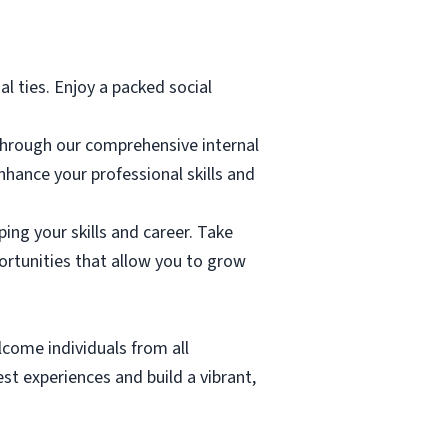
al ties. Enjoy a packed social
through our comprehensive internal
hance your professional skills and
ing your skills and career. Take
rtunities that allow you to grow
lcome individuals from all
t experiences and build a vibrant,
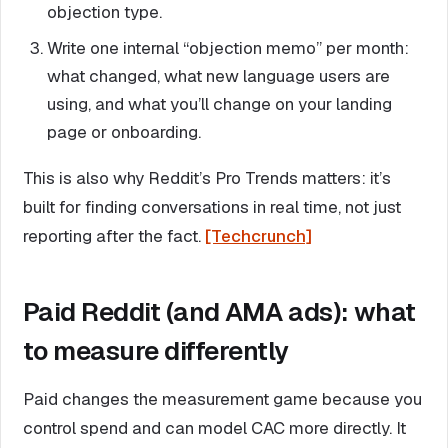
objection type.
Write one internal “objection memo” per month:
what changed, what new language users are
using, and what you’ll change on your landing
page or onboarding.
This is also why Reddit’s Pro Trends matters: it’s
built for finding conversations in real time, not just
reporting after the fact.
[Techcrunch]
Paid Reddit (and AMA ads): what
to measure differently
Paid changes the measurement game because you
control spend and can model CAC more directly. It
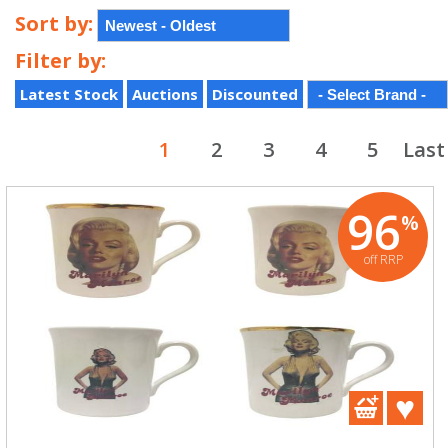
Sort by:
Filter by:
Latest Stock
Auctions
Discounted
1
2
3
4
5
Last
96
%
off RRP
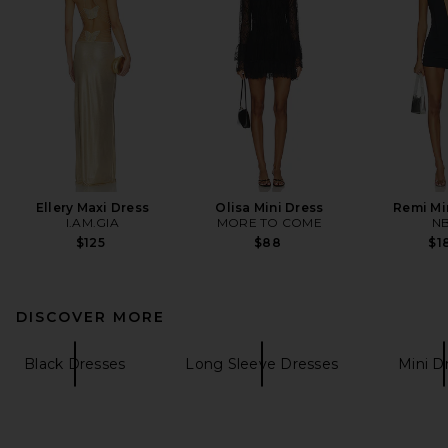
Ellery Maxi Dress
Olisa Mini Dress
Remi Mi
I.AM.GIA
MORE TO COME
N
$125
$88
$1
DISCOVER MORE
Black Dresses
Long Sleeve Dresses
Mini D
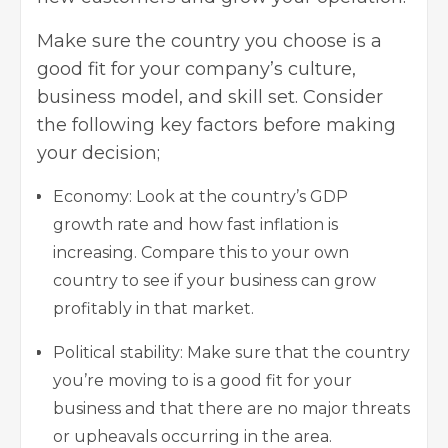
Make sure the country you choose is a
good fit for your company’s culture,
business model, and skill set. Consider
the following key factors before making
your decision;
Economy: Look at the country’s GDP
growth rate and how fast inflation is
increasing. Compare this to your own
country to see if your business can grow
profitably in that market.
Political stability: Make sure that the country
you’re moving to is a good fit for your
business and that there are no major threats
or upheavals occurring in the area.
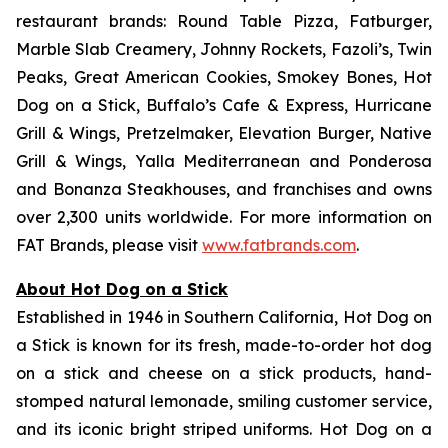
restaurant brands: Round Table Pizza, Fatburger,
Marble Slab Creamery, Johnny Rockets, Fazoli’s, Twin
Peaks, Great American Cookies, Smokey Bones, Hot
Dog on a Stick, Buffalo’s Cafe & Express, Hurricane
Grill & Wings, Pretzelmaker, Elevation Burger, Native
Grill & Wings, Yalla Mediterranean and Ponderosa
and Bonanza Steakhouses, and franchises and owns
over 2,300 units worldwide. For more information on
FAT Brands, please visit
www.fatbrands.com
.
About Hot Dog on a Stick
Established in 1946 in Southern California, Hot Dog on
a Stick is known for its fresh, made-to-order hot dog
on a stick and cheese on a stick products, hand-
stomped natural lemonade, smiling customer service,
and its iconic bright striped uniforms. Hot Dog on a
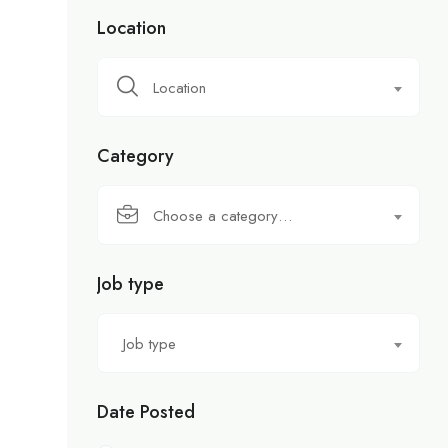
Location
Location
Category
Choose a category…
Job type
Job type
Date Posted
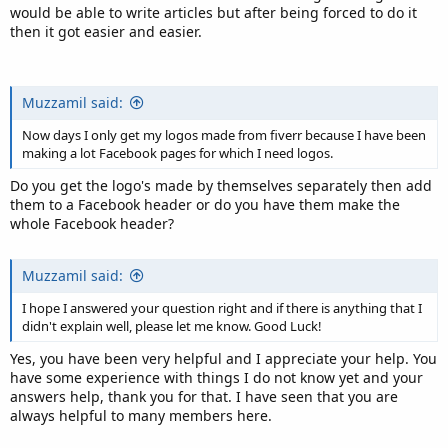
would be able to write articles but after being forced to do it
then it got easier and easier.
Muzzamil said:
Now days I only get my logos made from fiverr because I have been
making a lot Facebook pages for which I need logos.
Do you get the logo's made by themselves separately then add
them to a Facebook header or do you have them make the
whole Facebook header?
Muzzamil said:
I hope I answered your question right and if there is anything that I
didn't explain well, please let me know. Good Luck!
Yes, you have been very helpful and I appreciate your help. You
have some experience with things I do not know yet and your
answers help, thank you for that. I have seen that you are
always helpful to many members here.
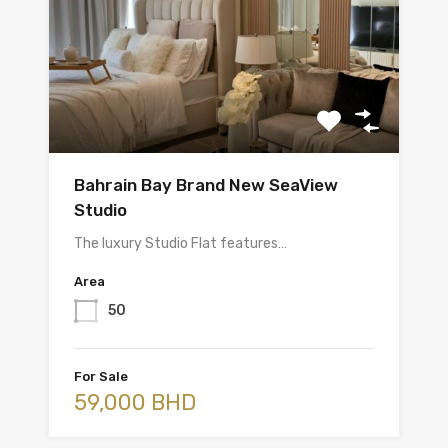
Bahrain Bay Brand New SeaView
Studio
The luxury Studio Flat features…
Area
50
For Sale
59,000 BHD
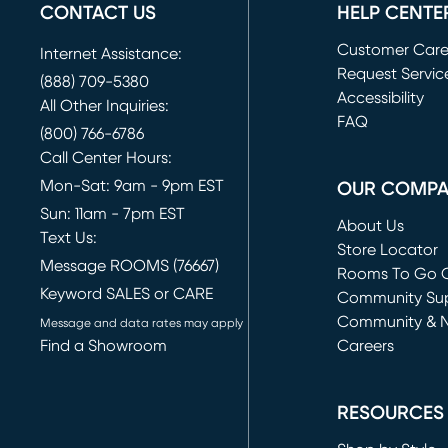
CONTACT US
HELP CENTE
Customer Car
Internet Assistance:
Request Servic
(888) 709-5380
(opens in new 
Accessibility
All Other Inquiries:
FAQ
(800) 766-6786
Call Center Hours:
Mon-Sat: 9am - 9pm EST
OUR COMP
Sun: 11am - 7pm EST
About Us
Text Us:
Store Locator
Message ROOMS (76667)
Rooms To Go O
Keyword SALES or CARE
(opens in new 
Community Su
Community & 
Message and data rates may apply
Find a Showroom
Careers
(opens in new 
RESOURCES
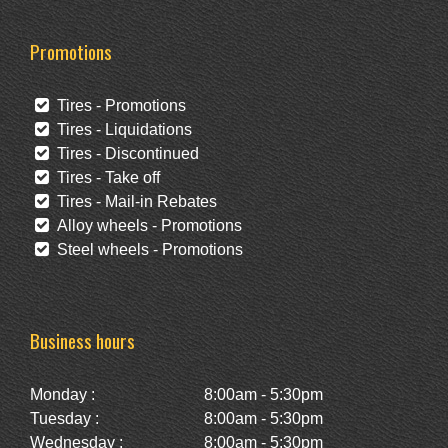
Promotions
Tires - Promotions
Tires - Liquidations
Tires - Discontinued
Tires - Take off
Tires - Mail-in Rebates
Alloy wheels - Promotions
Steel wheels - Promotions
Business hours
Monday :
8:00am - 5:30pm
Tuesday :
8:00am - 5:30pm
Wednesday :
8:00am - 5:30pm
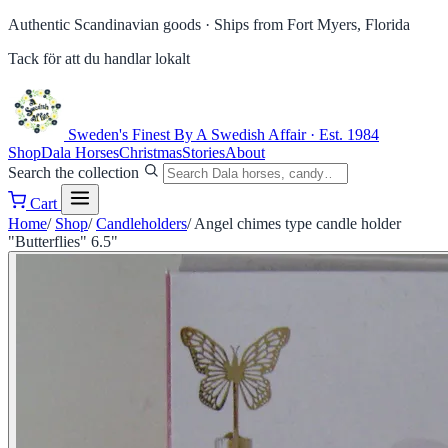
Authentic Scandinavian goods ·
Ships from Fort Myers, Florida
Tack för att du handlar lokalt
Sweden's Finest
By A Swedish Affair · Est. 1984
Shop
Dala Horses
Christmas
Stories
About
Search the collection
Cart
Home
/
Shop
/
Candleholders
/
Angel chimes type candle holder
"Butterflies" 6.5"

────────────────────

In your transcription of the listing above, match each line exactly and include no pictures.

al ties. Enjoy a packed social
through our comprehensive internal
hance your professional skills and
ing your skills and career. Take
rtunities that allow you to grow
lcome individuals from all
t experiences and build a vibrant,
objection type.
Write one internal “objection memo” per month:
what changed, what new language users are
using, and what you’ll change on your landing
page or onboarding.
This is also why Reddit’s Pro Trends matters: it’s
built for finding conversations in real time, not just
reporting after the fact.
[Techcrunch]
Paid Reddit (and AMA ads): what
to measure differently
Paid changes the measurement game because you
control spend and can model CAC more directly. It
Sort by:
Filter by:
Latest Stock
Auctions
Discounted
1
2
3
4
5
Last
96
%
off RRP
Ellery Maxi Dress
Olisa Mini Dress
Remi Mi
I.AM.GIA
MORE TO COME
N
$125
$88
$1
DISCOVER MORE
Black Dresses
Long Sleeve Dresses
Mini D
Make sure the country you choose is a
good fit for your company’s culture,
business model, and skill set. Consider
the following key factors before making
your decision;
Economy: Look at the country’s GDP
growth rate and how fast inflation is
increasing. Compare this to your own
country to see if your business can grow
profitably in that market.
Political stability: Make sure that the country
you’re moving to is a good fit for your
business and that there are no major threats
or upheavals occurring in the area.
restaurant brands: Round Table Pizza, Fatburger,
Marble Slab Creamery, Johnny Rockets, Fazoli’s, Twin
Peaks, Great American Cookies, Smokey Bones, Hot
Dog on a Stick, Buffalo’s Cafe & Express, Hurricane
Grill & Wings, Pretzelmaker, Elevation Burger, Native
Grill & Wings, Yalla Mediterranean and Ponderosa
and Bonanza Steakhouses, and franchises and owns
over 2,300 units worldwide. For more information on
FAT Brands, please visit
www.fatbrands.com
.
About Hot Dog on a Stick
Established in 1946 in Southern California, Hot Dog on
a Stick is known for its fresh, made-to-order hot dog
on a stick and cheese on a stick products, hand-
stomped natural lemonade, smiling customer service,
and its iconic bright striped uniforms. Hot Dog on a
Location
Location
Category
Choose a category…
Job type
Job type
Date Posted
would be able to write articles but after being forced to do it
then it got easier and easier.
Muzzamil said:
Now days I only get my logos made from fiverr because I have been
making a lot Facebook pages for which I need logos.
Do you get the logo's made by themselves separately then add
them to a Facebook header or do you have them make the
whole Facebook header?
Muzzamil said:
I hope I answered your question right and if there is anything that I
didn't explain well, please let me know. Good Luck!
Yes, you have been very helpful and I appreciate your help. You
have some experience with things I do not know yet and your
answers help, thank you for that. I have seen that you are
always helpful to many members here.
Bahrain Bay Brand New SeaView
Studio
The luxury Studio Flat features…
Area
50
For Sale
59,000 BHD
CONTACT US
HELP CENTE
Customer Car
Internet Assistance:
Request Servic
(888) 709-5380
(opens in new 
Accessibility
All Other Inquiries:
FAQ
(800) 766-6786
Call Center Hours:
Mon-Sat: 9am - 9pm EST
OUR COMP
Sun: 11am - 7pm EST
About Us
Text Us:
Store Locator
Message ROOMS (76667)
Rooms To Go O
Keyword SALES or CARE
(opens in new 
Community Su
Community & 
Message and data rates may apply
Find a Showroom
Careers
(opens in new 
RESOURCES
Promotions
Tires - Promotions
Tires - Liquidations
Tires - Discontinued
Tires - Take off
Tires - Mail-in Rebates
Alloy wheels - Promotions
Steel wheels - Promotions
Business hours
Monday :
8:00am - 5:30pm
Tuesday :
8:00am - 5:30pm
Wednesday :
8:00am - 5:30pm
Authentic Scandinavian goods ·
Ships from Fort Myers, Florida
Tack för att du handlar lokalt
Sweden's Finest
By A Swedish Affair · Est. 1984
Shop
Dala Horses
Christmas
Stories
About
Search the collection
Cart
Home
/
Shop
/
Candleholders
/
Angel chimes type candle holder
"Butterflies" 6.5"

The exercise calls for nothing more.